Quarta-feira, 27 de maio de 2026
Por Redação O Sul | 27 de julho de 2020
O governador de São Paulo, João Doria (PSDB), declarou que a vacina chinesa contra o coronavírus pode estar disponível para a população em janeiro do ano que vem. A afirmação foi feita em entrevista à Rádio Itatiaia na manhã desta segunda-feira (27).
À tarde, questionado sobre a declaração, Doria disse que, com o avanço dos testes, “poderemos iniciar a produção da vacina em dezembro e imediatamente na sequência iniciar a vacinação”, caso não haja nenhuma intercorrência no processo.
Toda vacina precisa passar por etapas importantes de estudo até ser aprovada para uso. Após a fase pré-clinica, com testes em animais, há 3 fases de testes em humanos. Os testes precisam comprovar que a vacina é segura, que produz anticorpos e que é capaz de proteger contra o vírus. O Instituto Butantan, de São Paulo, tem um acordo de cooperação com o laboratório chinês Sinovac, que produz a vacina, e é um dos 12 centros que vão coordenar os testes da imunização no Brasil.
“A quantidade necessária para iniciar a imunização da população brasileira, pode ser aplicada já no início de janeiro com o SUS, com aplicação gratuita em toda população. A melhor notícia que poderíamos ter é a vacina”, disse o governador em entrevista concedida à Rádio Itatiaia.
Questionado sobre a declaração que deu à rádio, Doria disse que a vacina poderia ser produzida em dezembro e distribuída no SUS logo depois.
“Em relação à vacina, quando falamos isso [da previsão de vacinação até o fim do primeiro semestre de 2021] era o final do mês de maio. Depois disso, as informações foram sucedendo positivamente, aumentando, portanto, a convicção de que já ao final deste ano, não havendo nenhuma intercorrência na terceira fase de testes da Coronavac, vacina que já começou a ser testada desde a semana passada”, disse Doria.

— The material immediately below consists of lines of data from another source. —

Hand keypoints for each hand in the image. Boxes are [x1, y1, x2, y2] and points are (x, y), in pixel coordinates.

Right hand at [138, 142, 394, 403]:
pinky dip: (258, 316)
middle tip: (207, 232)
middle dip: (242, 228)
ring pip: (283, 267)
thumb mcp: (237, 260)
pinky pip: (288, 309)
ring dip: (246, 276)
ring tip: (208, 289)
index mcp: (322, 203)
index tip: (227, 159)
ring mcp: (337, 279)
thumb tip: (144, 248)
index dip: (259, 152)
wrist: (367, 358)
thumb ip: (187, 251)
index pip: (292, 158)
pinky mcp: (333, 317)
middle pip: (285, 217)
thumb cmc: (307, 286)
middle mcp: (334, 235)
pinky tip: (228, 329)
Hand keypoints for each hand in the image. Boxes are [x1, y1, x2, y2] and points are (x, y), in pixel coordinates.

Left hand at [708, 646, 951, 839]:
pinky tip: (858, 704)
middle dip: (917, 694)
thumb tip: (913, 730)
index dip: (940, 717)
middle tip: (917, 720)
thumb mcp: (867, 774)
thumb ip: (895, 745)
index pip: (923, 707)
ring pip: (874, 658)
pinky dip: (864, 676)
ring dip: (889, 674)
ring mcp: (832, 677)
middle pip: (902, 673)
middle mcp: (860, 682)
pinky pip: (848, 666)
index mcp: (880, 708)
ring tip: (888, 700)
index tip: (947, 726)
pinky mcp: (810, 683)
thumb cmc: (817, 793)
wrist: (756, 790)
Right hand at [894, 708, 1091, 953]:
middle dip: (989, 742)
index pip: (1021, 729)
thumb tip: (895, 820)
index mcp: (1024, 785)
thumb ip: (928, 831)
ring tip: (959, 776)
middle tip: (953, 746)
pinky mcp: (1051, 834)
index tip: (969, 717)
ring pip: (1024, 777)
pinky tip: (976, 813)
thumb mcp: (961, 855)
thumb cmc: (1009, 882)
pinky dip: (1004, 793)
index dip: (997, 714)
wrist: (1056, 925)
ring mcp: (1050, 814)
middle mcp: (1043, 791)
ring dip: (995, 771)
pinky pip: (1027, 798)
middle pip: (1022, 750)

“Nessas circunstâncias, como disse Dimas Covas, nós já poderemos iniciar a produção da vacina em dezembro e imediatamente na sequência iniciar a vacinação, com o SUS, de milhões de brasileiros, não apenas em São Paulo como também em outros Estados. São informações positivas advindas da velocidade e dos trâmites que a vacina vem tendo em sua testagem”, completou o governador.
“Essa expectativa é baseada no cronograma previsto do estudo clínico e da fase de registro na Anvisa. Então, dentro dessa previsão esperamos que até o final desse ano tenhamos esse registro e a partir daí essa vacina seja oferecida ao Brasil em primeiro lugar, ao SUS do Brasil, porque é um programa nacional de imunização e também a outros países”, disse Dimas na ocasião.